I wish I knew how many times a client had professed their lack of willpower to me. How does the old saying go, “If I had a nickel…” Whether it be the gumption to get out and exercise or the ability to elude a chocolate cake, willpower has become the crutch that many of us lean against when faced with our failure to reach our health goals. But what is willpower and, more importantly, do we really lack it?
Let’s go back to my first statement: It’s true, I’ve heard many people explain to me that it was a “lack of willpower” that caused the inevitable downfall of their diet and exercise program. To some, this may be an opportunity to offer condolences on the failure and inject a rousing bout of positivity on the successes to come. To me, it is the opportunity to say, and I quote, “You know who else doesn’t have willpower? Drug addicts and serial killers. Is that the kind of company you keep?”
Now, I realize that this may be seen by many as an “insensitive” or “harsh” way to deal with someone’s admission of guilt, but, hey, I’m generally a harsh and insensitive person! And not because I choose to be, but because I’ve found that too many people live in candy-coated la-la-land where everything is always wonderful and no one has to be accountable for their actions. Well, guess what? That’s not the way the world works and it usually takes someone like me for people to understand that (which is why I refer to my “brutal honesty” as a “necessary evil”).
So, what is someone really saying when they claim to have a “lack of willpower.” Unfortunately, they are saying that they just haven’t put enough value in their goal to actually see it through to fruition. You see, willpower is merely the ability to control one’s actions. Therefore, having a lack of willpower would imply that you are NOT in control of your actions. And, while this may pass as a good excuse to some, I’m pretty sure that most of us are WELL in control of the things we do. So, the next time you are doubting your supply of willpower, think of another situation in your life where you exercised control over your decision making. Furthermore, think of WHY you chose the path that you did. If you are able to do that, then you should be able to see that the reason we do most things is because we put a value on the outcome that is greater than the cost of the effort. Take, for example, driving on I-35 at rush hour. Now everyone knows that Austin drivers are absolutely terrible, and that it’s a foregone conclusion that someone is going to cut you off and make you want to run their car off the road. So, when the giant pickup truck cuts you off and slams on it’s breaks, what stops you from purposely smashing into it? Answer: You value your freedom (and your safety)!

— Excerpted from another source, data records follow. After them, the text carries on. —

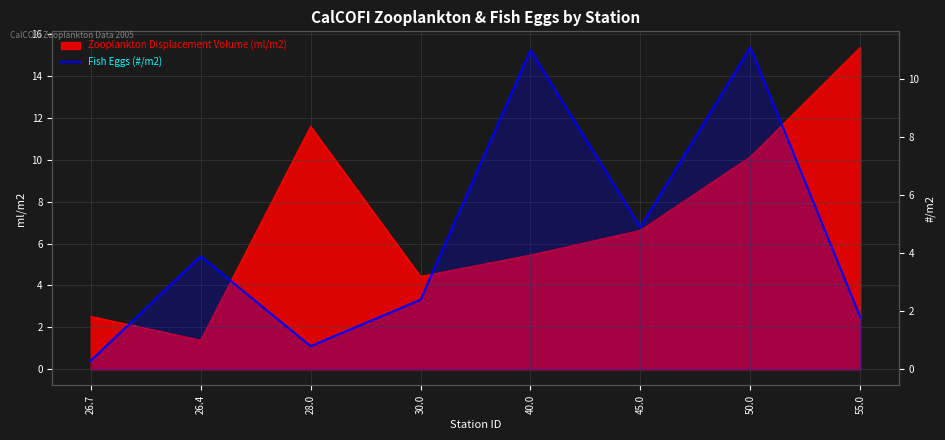

What is the maximum value shown in the chart?

11.1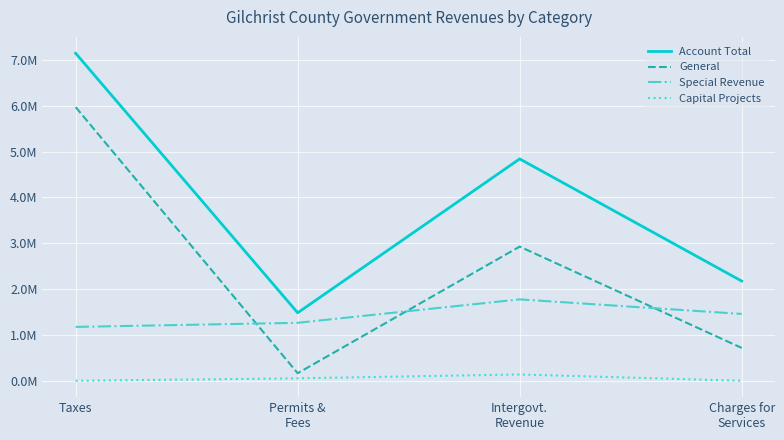

Reading left to right, what are all the values shown in this chart?

Account Total: 7142613	1482238	4838772	2174441
General: 5968103	164548	2926097	716346
Special Revenue: 1174510	1264051	1775037	1458095
Capital Projects: 0	53639	137638	0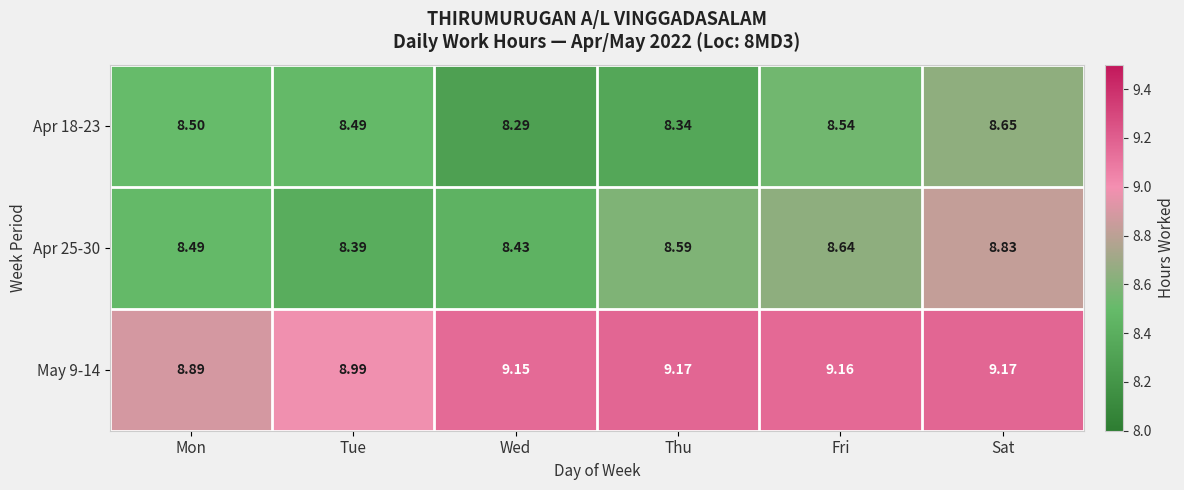

At which label is Apr 18-23 closest to 8?

Wed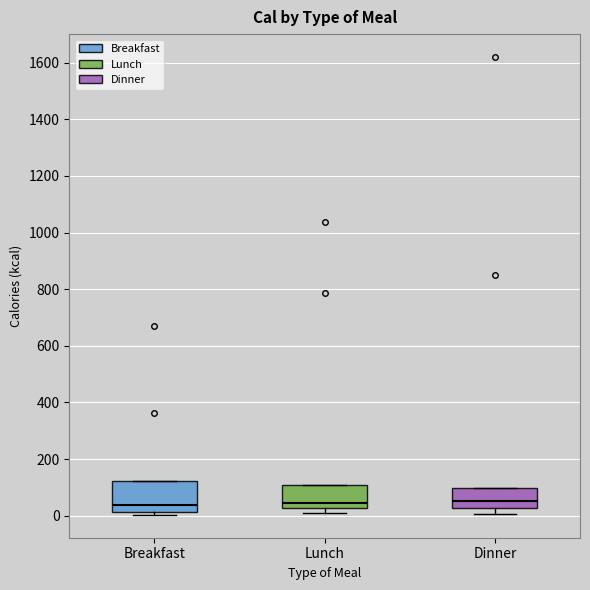

Reading left to right, read every box against the y-axis: the position of its median line, the range the box covers, and the ends of its whiskers. The values are not printed on the chart, so give them approximately, as read against the axis.

Breakfast: median 40, box 20 to 120, whiskers 0 to 120
Lunch: median 40, box 20 to 120, whiskers 0 to 120
Dinner: median 60, box 20 to 100, whiskers 0 to 100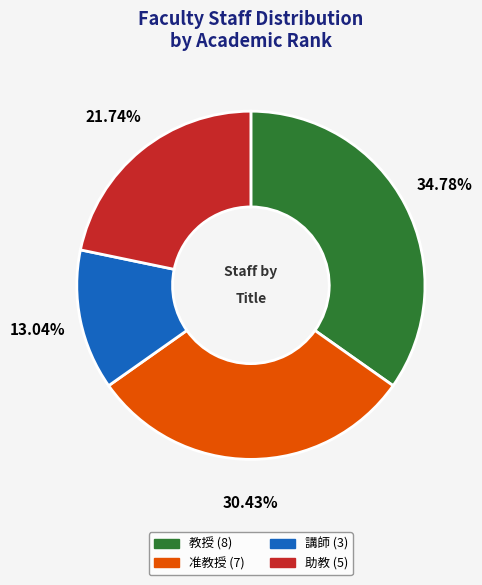

Which category has the biggest portion of the pie?

教授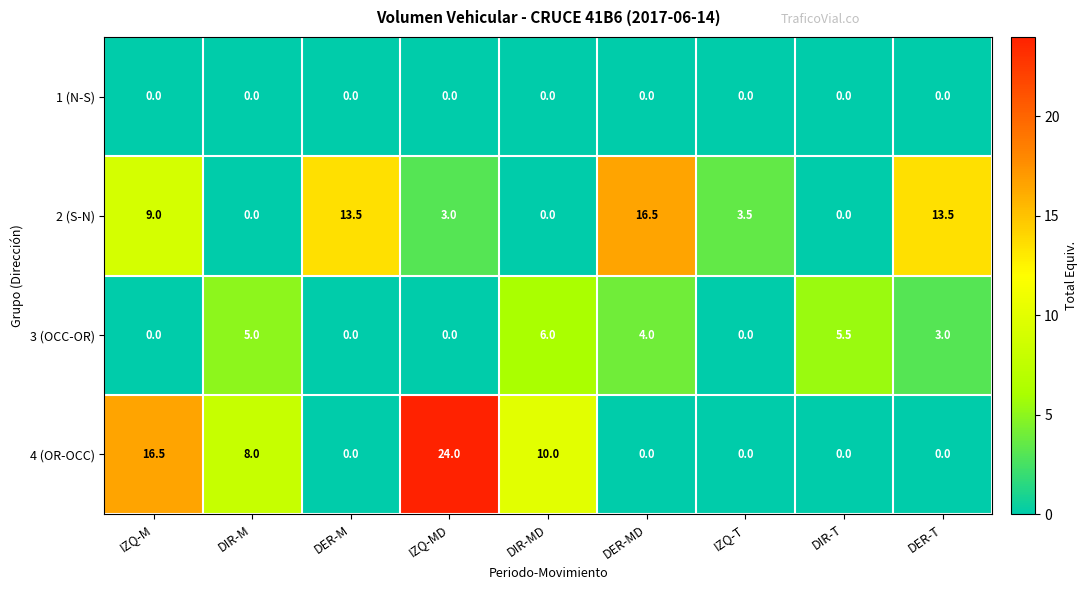

Which series changed the most between DIR-M and DER-M?

2 (S-N)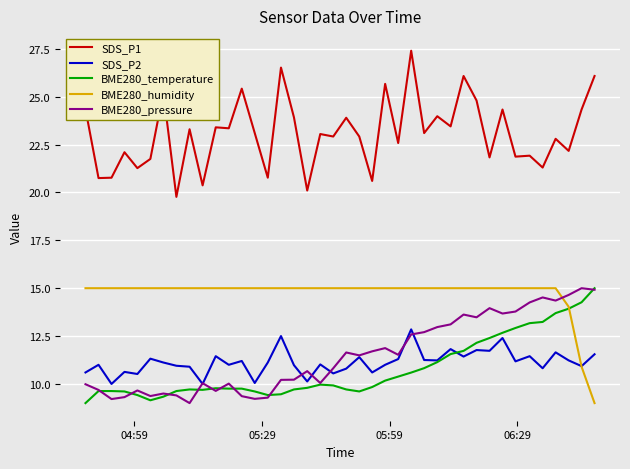

What is the minimum value for BME280_pressure?

9.0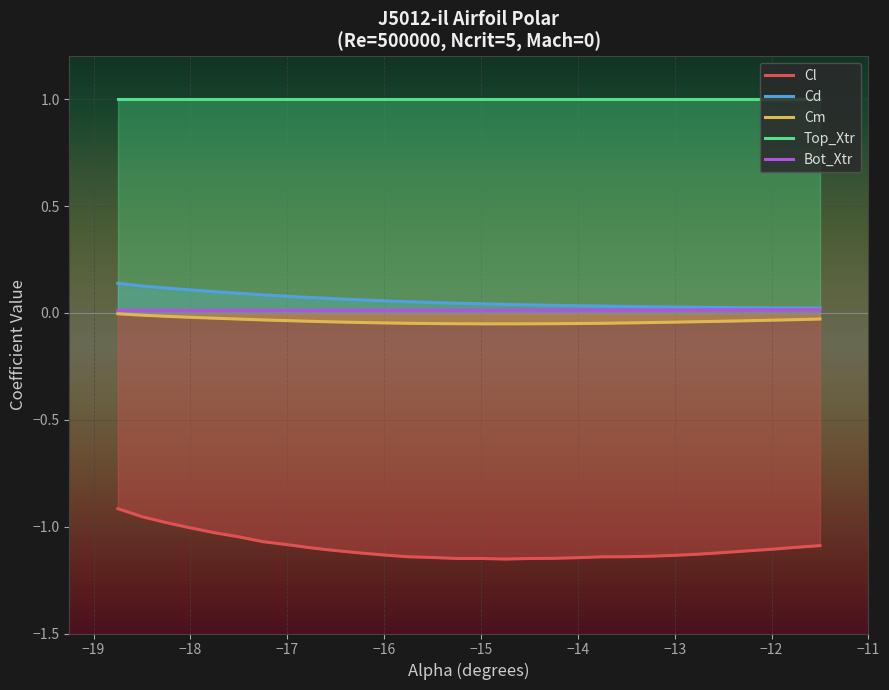

What is the maximum value shown in the chart?

1.0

Now, I realize that the given example is a little far-fetched, but not as much as you might think. Even if you don’t know it at the time, we make choices like this all day long. We don’t tell our boss to “f$#% off” and quit because we value our paycheck and all the things it buys us. We don’t drink three bottles of wine on a Tuesday night because we value feeling alert and intelligent on Wednesday. ANNNDDDD, we go to the gym and eat healthy because we value our health and our sexy abs! So, the next time you are thinking of having a “lack of willpower,” think first about what you value the most. Then, if the answer is that you value that piece of chocolate cake over that teenie-weenie-bikini, enjoy away! But make sure you own it!